I have tried all sorts of foods and flavours and the only taste buds I have left are the bitter buds on the sides of the tongue. Everything tastes like nothing, cardboard, burning metal, bitter or a horrendous combination of all. Worse still, I can't drink alcohol due to the horrid taste! That has really torn it. All I want is a quiet drink by myself in my shed.
I was warned that the antivenom and initial envenomation may cause a lingering malaise, muscle weakness etc. etc. etc. but this is ridiculous. I feel like a complete moron and a weakling and it is depressing the hell out of me. I told my wife that I can't understand how the average person would want to live. Of course she didn't take too kindly to that statement as she is not so intelligent or strong herself with her dyslexia and degenerative joints but at least she has enough nous to know it and she gives it a red hot go getting everything done even with her pain and disabilities. She never gives up or uses her shortcomings as an excuse to be a lazy slob. She always tries her best. I may have been a little insensitive with that remark but she is the only person I have to talk to. The only problem in being stupid and weak is for those that have lost some of their mental and/or physical function. I'm sure being born that way is great and a paradise of blissful ignorance is their compensation. I have no such luck. I didn't even gain any super powers out of all this. Just dead taste buds, an addled brain and weakness. Oh and an interesting story to tell people.Whoopty Do.

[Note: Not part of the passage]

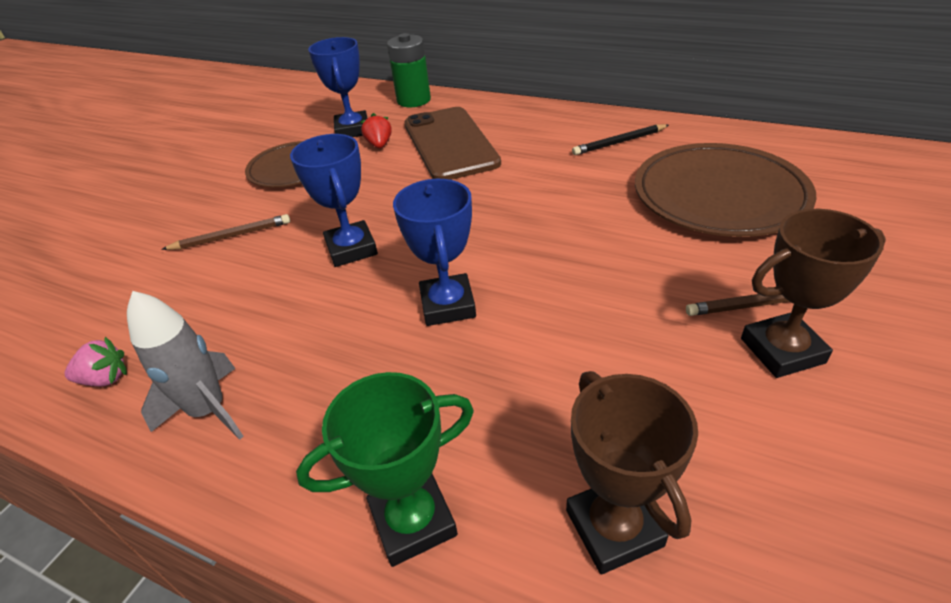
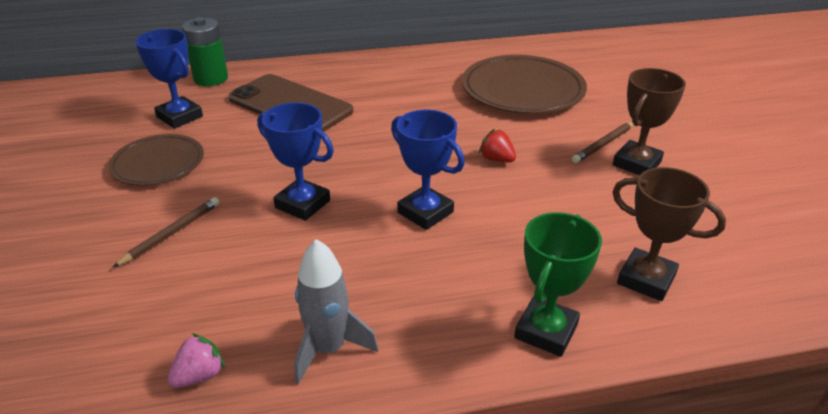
camera: 40 degrees left, 5 degrees down
red strawberry [361,113,392,148] -> red strawberry moved to [479,129,516,162]
black pencil [572,124,669,155] -> none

All I want to do is get out into a creek and find some gold. My wife wouldn't even stop off at Daylesford on the way back from hospital to collect some paydirt. She collected my gear from the creek I got bitten in while I was in hospital as she knew I would be straight down there first chance I got to get it myself regardless of how sick I was. As soon as I got home I grabbed my unprocessed dirt from Sunday and panned it off. All I got was one tiny speck but it was chunky so I am keen to get back down there ASAP for another look. She won't give me the keys to the car and flat out refuses to drop me off somewhere for the day to do some panning even though I am sitting at home unable to work. I might as well go back to work as sitting here idle is driving me insane! I'm stuck here panning old tailings I have left lying around for gemstones but it's not good enough. I need to see some colour! I really am still very crook but I've got the fever bad. It's not like I even have found anything significant to make it all worthwhile but I don't care. This degenerate world has nothing for me. There is nothing left sacred for me in the world of man. Give me a creekbed and a pan and a pool of water. That's all I want, especially now as I can't even find joy in good food and quality alcoholic beverages. Imagine my frustration at smelling food and tasting nothing but bitterness and burning metal. Maybe I need to find a way to kill my olfactory sense too. I really did love fine wine, single malt and absinthe. I have no reason or desire to eat or drink anything. Even a cool draught of water is ruined. If I do not get my taste buds back soon I will go out looking for my old mate the black tiger snake or maybe a friendly brown. Somethings gotta give but I know things will only get worse. The good times are being crushed under the weight of the bad. We are all getting done over more and more every day and no one notices or cares. Soon I won't either.
After everything that's been happening lately along with the fact that since I have been employed full time we have less money than ever AND no time for prospecting I think I made the wrong choice. I should have stayed down the creek.
I hope all of you out there are having a better time of it than me. Stay safe and find all the gold you can carry.